NT –proBNP (N-terminal pro-brain natriuretic peptide)
Cardiac myocytes produce endocrine hormones like ANP, BNP and their N-terminal pro-hormones namely NT-proANP and NT-proBNP. Left ventricular dysfunction causes stress on cardiac wall thereby leading to elevated levels of these hormones41.
ANP Vs BNP42 :
Recent studies have suggested that BNP and NT-proBNP may be superior to ANP and NT-proANP in the detection of left ventricular dysfunction. Probable reasons are:
1. Storage pool of ANP is very large. So, any acute change in atrial stretch causes change in the circulating peptide levels which are more rapid for the ANP than for BNP related peptides. 2. Chronic myocyte stretch as in chronic heart failure causes an upregulation more of BNP related peptides than for the ANP related peptides.
The biological effects of BNP include diuresis, vasodilatation, inhibition of renin and aldosterone production and of cardiac and vascular myocyte growth. Biological effects, if any of NT-pro BNP are currently unknown43.
The concentrations of NT-proBNP increase with increasing age. The reason for the age related increase in NT-proBNP is unknown but this finding is important to consider when defining cut off values for NT-proBNP44
Bay et al, in there study on the diagnostic value of NT-proBNP (cut off - 357pmol/l), for the detection of a left ventricular ejection fraction of < 40%had the following results.
NT-proBNP levels have a inverse relationship with LVEF. The diagnostic value of NT-proBNP was high in patients with LVEF of < 40% with an area under the ROC curve of 0.8955.
The diagnostic value of NT-proBNP in patients with LVEF < 30% is even higher with an area under the ROC curve of 0.8945,46.
They found that the median value of NT-proBNP was significantly higher in patients with an LVEF of < 40% than in patients with a normal LVEF (> 50%) and patients with an LVEF of between 40–50%. They concluded that, NT-proBNP levels appears to have a prognostic significance in the patients who have an elevated NT-proBNP at the time of admission.
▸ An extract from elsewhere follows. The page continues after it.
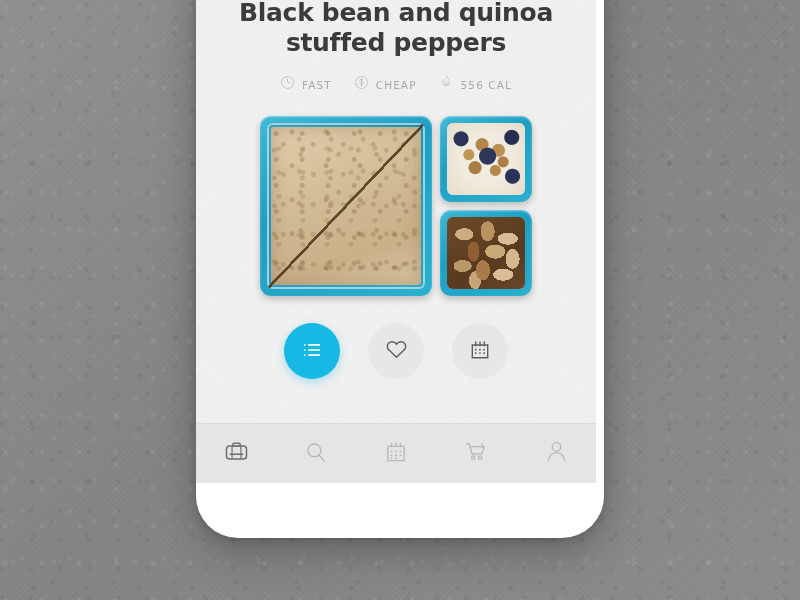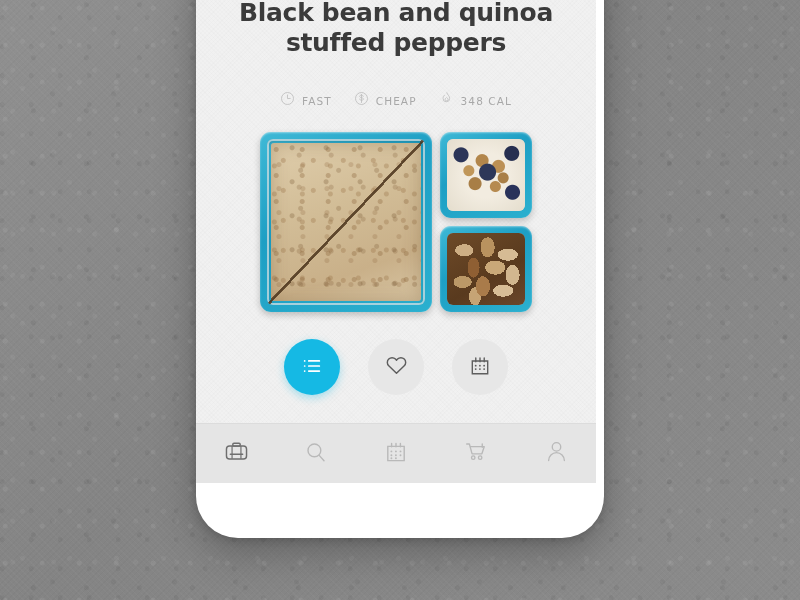"FAST" .meta-item { margin-top: 16px -> none }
In a study done by Dao et al, suggested BNP concentrations seem to fall after treatment with loop diuretics and ACE inhibitors. They said this probably reflected a reduction in left ventricular filling pressure. But still the relation between LVEF and concentrations of NT-proBNP was preserved and they concluded that the diagnostic value of a single NT-proBNP measurement in estimating LVEF was good47.
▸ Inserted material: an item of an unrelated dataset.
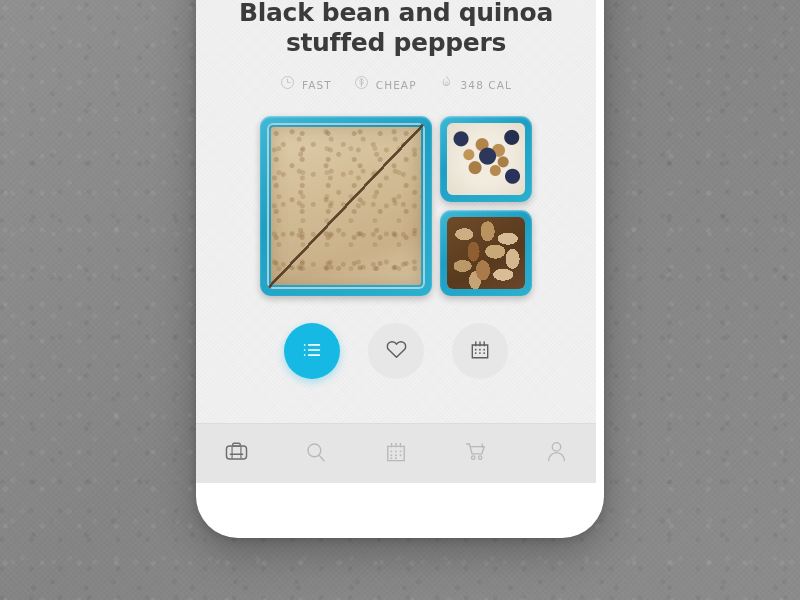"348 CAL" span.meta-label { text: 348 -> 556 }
Alternatives to assessment of LVEF are 2D- echocardiography and radionucleotide ventriculography. Option of 2D-echo is limited, as not always a cardiologist and the portable echo machine is available. Also very few institutes can boast of having facilities like of radionucleotide ventriculography as primary diagnostic screening tools for assessing LVEF.
PCT levels are being increasingly used by the clinicians to diagnose sepsis, prognosticate the outcome and guide antibiotic therapy. Measurement of serial levels of PCT is of greater significance in managing patients of sepsis than a single value. In conclusion, the utility of serum procalcitonin as a diagnostic test of sepsis is still under evaluation and PCT levels along with clinical judgement and decision making appear to be the best available guide for clinicians in the management of sepsis.
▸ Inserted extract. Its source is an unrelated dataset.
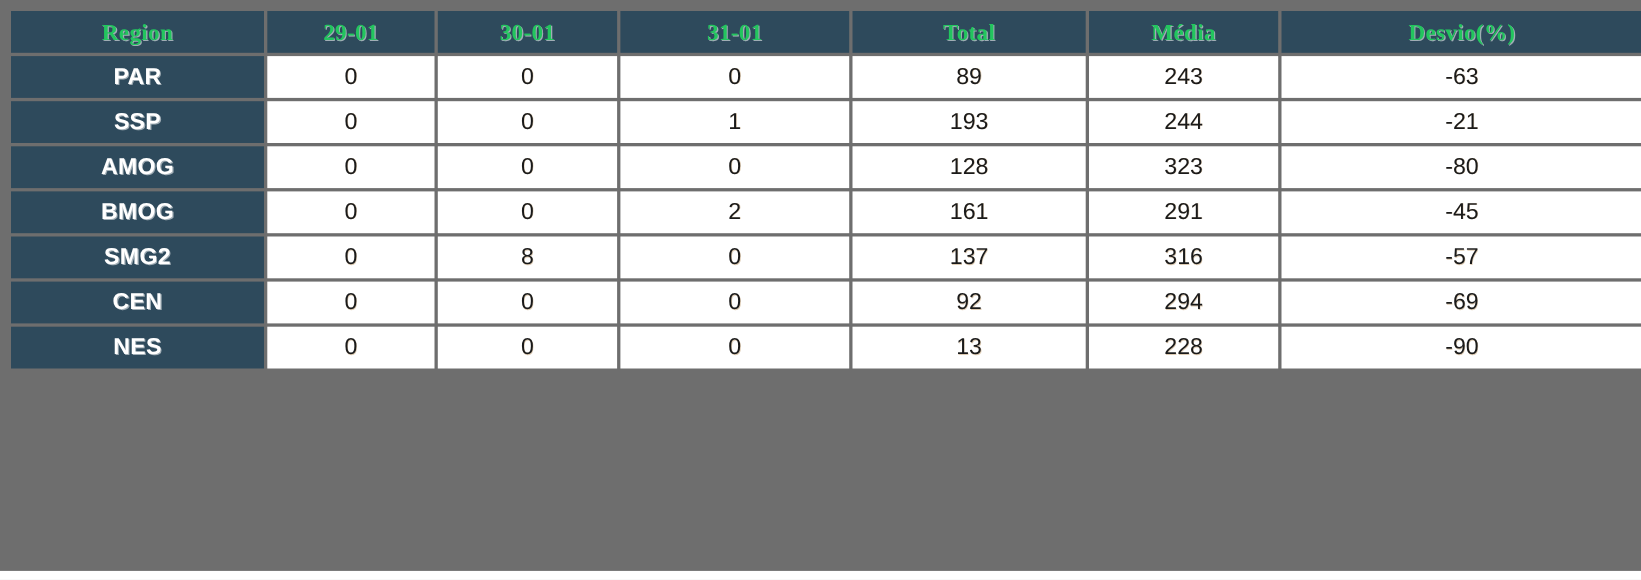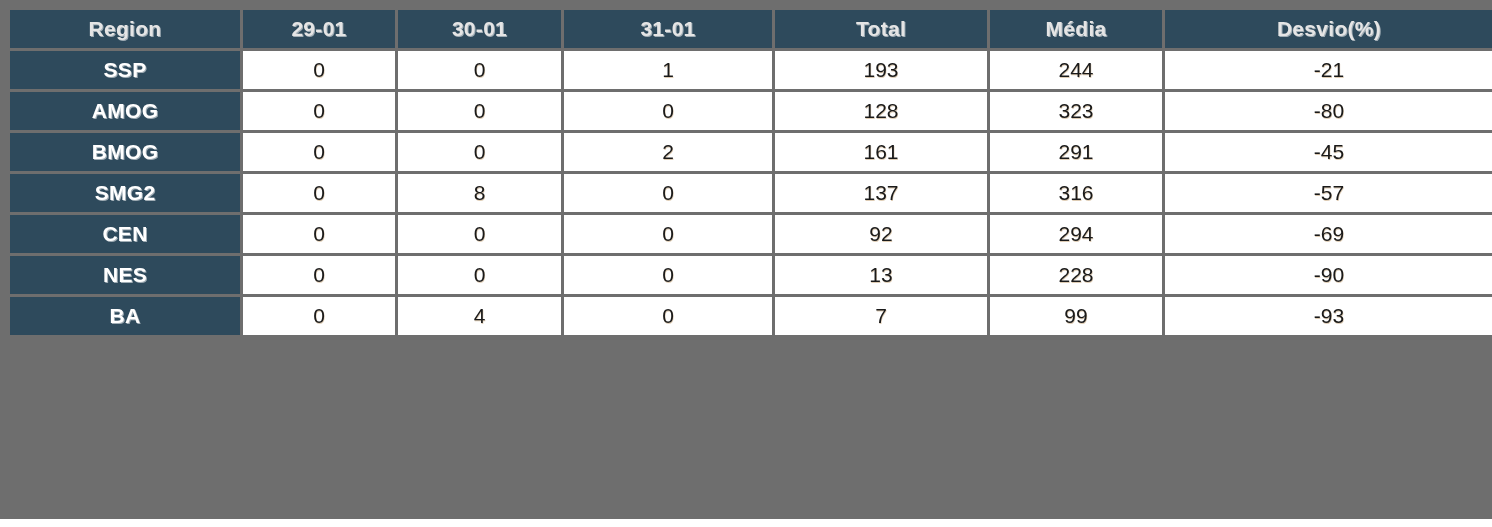"Region" th.hd { color: #e5e5e5 -> #22c55e; font-family: none -> Liberation Serif, serif }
NGAL is a novel AKI biomarker and has been conclusively proved better than serum creatinine, which is a delayed and unreliable indicator of AKI. An early measurement of raised levels of plasma and urinary NGAL indicate kidney damage. This can sound a warning bell to the clinicians and they can avoid the use of nephrotoxic drugs (NSAID’s, antibiotics etc), can take measures to optimize hydration and improve renal perfusion to prevent further injury.
A single measurement of NT-proBNP at the time of admission to hospital can provide important information about LVEF, thereby providing clinicians with an opportunity to prognosticate the patient.